This view is now being vindicated by the evidence of massive corruption, fraud and money-laundering in Steinhoff, which is totally unconnected with the Guptas but whose crimes are every bit as bad. If the allegations already made in the media, and now the evidence presented in parliament, are true, Steinhoff used earnings manipulations, uncontrolled acquisitions, tax frauds, and an even older but equally abhorrent trick, now known as a Ponzi scheme, defined in Wikipedia as ‘a fraudulent investment operation where the operator generates returns for older investors through revenue paid by new investors, rather than from legitimate business activities or profit of financial trading.’

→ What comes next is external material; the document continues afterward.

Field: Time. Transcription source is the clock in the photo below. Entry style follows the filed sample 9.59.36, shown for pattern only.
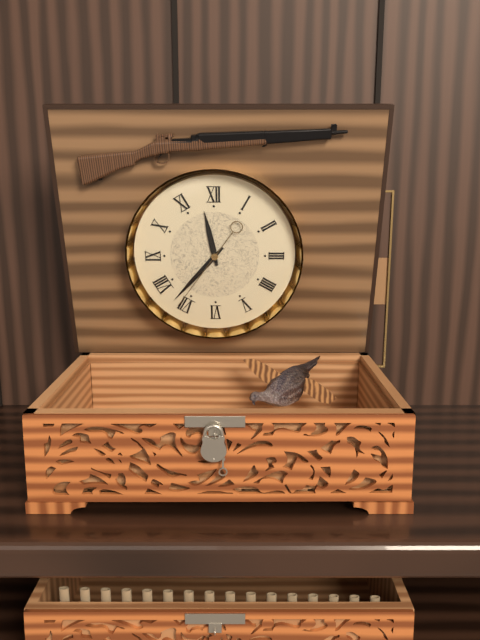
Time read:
11.37.36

The shareholders, including all those provident funds are the ‘new investors’ who were duped into buying shares, which were inevitably going to crash once the bubble burst.

In such companies, the truth is hidden behind a web of complex and fraudulent book-keeping exercises, setting up bogus companies, which transfer money to and from each other, and spinning excuses like Jooste’s talk of ‘accounting irregularities’ he knew nothing about.

It is not only companies like Steinhoff, which is now exposed as directly involved in these crimes that must now be investigated and prosecuted, but also all the regulatory bodies, stock exchanges, auditing firms and investment portfolio managers who advised the pension funds to invest workers’ money in Steinhoff. They all failed to detect and warn about activities which they must have known were at the very least suspicious.

These are not victimless crimes. As well as those whose pensions have been jeopardised, every South African will have to pay the price of living in a corrupt kleptocracy, with all the consequences in ‘negative growth’, grinding poverty for millions, unemployment six times the world average and living on the world’s most unequal society.

That is why it is so important to arrest and charge Jooste and any other Steinhoff executives against whom there is evidence, to set a precedent that ‘white-collar crime’ is every bit as serious as muggings in the streets and that no-one must escape the consequences of their crimes. However it is not just individual CEOs and companies who must be put in the dock, but the whole monopoly capitalist system which Steinhoff exemplifies, driven by the greed to enrich a powerful ruling class at the expense of the majority.

It is a system whose watchwords like ‘me-first’ and ‘to-hell-with-everyone-else’ have spread from the private corporate world into the public service and throughout society. To counter this we have to return to the values of the Freedom Charter, nationalise the banks and other monopoly financial institutions and run them democratically in the interests of the people of South Africa and not the corrupt and greedy capitalists we see being exposed.